**EXERCISE INSTRUCTIONS**
Copy all the entries word for word, but omit the pictures.

**RECORD EXCERPTS**
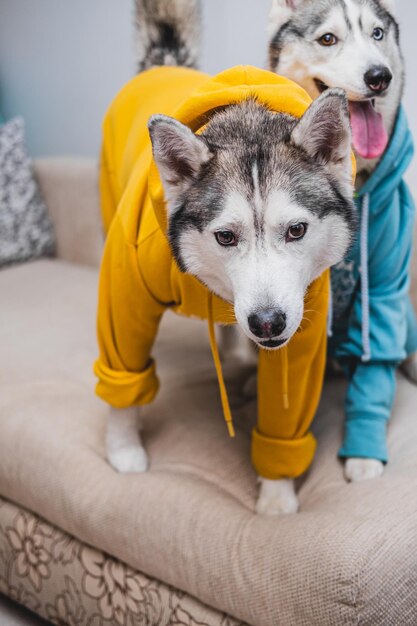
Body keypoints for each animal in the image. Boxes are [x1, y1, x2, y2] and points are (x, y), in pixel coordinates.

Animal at [96, 0, 356, 512]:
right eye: (225, 237)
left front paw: (276, 497)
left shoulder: (305, 318)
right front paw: (123, 449)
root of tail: (162, 62)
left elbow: (285, 406)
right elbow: (123, 368)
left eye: (297, 230)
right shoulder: (126, 282)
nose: (267, 323)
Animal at [266, 0, 416, 478]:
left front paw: (365, 452)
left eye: (377, 34)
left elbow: (375, 367)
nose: (379, 76)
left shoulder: (385, 291)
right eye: (328, 38)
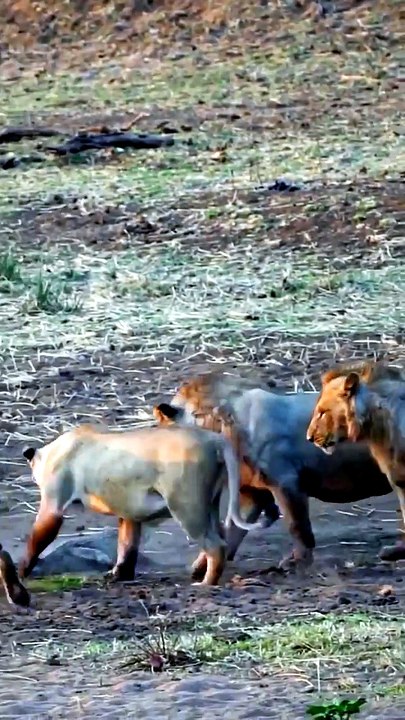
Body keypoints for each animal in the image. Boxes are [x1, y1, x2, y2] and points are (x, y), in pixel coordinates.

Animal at [19, 423, 262, 586]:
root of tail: (215, 439)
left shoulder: (53, 505)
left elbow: (37, 539)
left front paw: (21, 571)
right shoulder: (129, 512)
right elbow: (127, 545)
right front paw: (119, 575)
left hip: (186, 506)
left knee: (216, 546)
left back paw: (205, 583)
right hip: (208, 504)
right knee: (221, 534)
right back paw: (197, 571)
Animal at [154, 370, 392, 574]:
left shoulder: (286, 482)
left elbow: (297, 525)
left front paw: (298, 562)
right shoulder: (251, 492)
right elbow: (232, 529)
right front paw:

**EXPECTED ANSWER**
Body keypoints for each animal in the image. Boxes are [x1, y1, x2, y2] and points are (x, y), in pixel coordinates.

Animal at [96, 0, 356, 512]:
right eye: (225, 237)
left front paw: (276, 497)
left shoulder: (305, 318)
right front paw: (123, 449)
root of tail: (162, 62)
left elbow: (285, 406)
right elbow: (123, 368)
left eye: (297, 230)
right shoulder: (126, 282)
nose: (267, 323)
Animal at [266, 0, 416, 478]:
left front paw: (365, 452)
left eye: (377, 34)
left elbow: (375, 367)
nose: (379, 76)
left shoulder: (385, 291)
right eye: (328, 38)
Body keypoints for each animal in the image. Boxes are [x1, y1, x2, y2] and points are (x, y), in pixel coordinates.

Animal at [19, 423, 262, 586]:
root of tail: (215, 439)
left shoulder: (53, 505)
left elbow: (37, 539)
left front paw: (21, 571)
right shoulder: (129, 512)
right elbow: (127, 545)
right front paw: (119, 575)
left hip: (186, 506)
left knee: (216, 546)
left back paw: (205, 583)
right hip: (208, 504)
right knee: (221, 534)
right back paw: (197, 571)
Animal at [154, 370, 392, 574]:
left shoulder: (286, 482)
left elbow: (297, 525)
left front paw: (298, 562)
right shoulder: (251, 492)
right elbow: (232, 529)
right front paw:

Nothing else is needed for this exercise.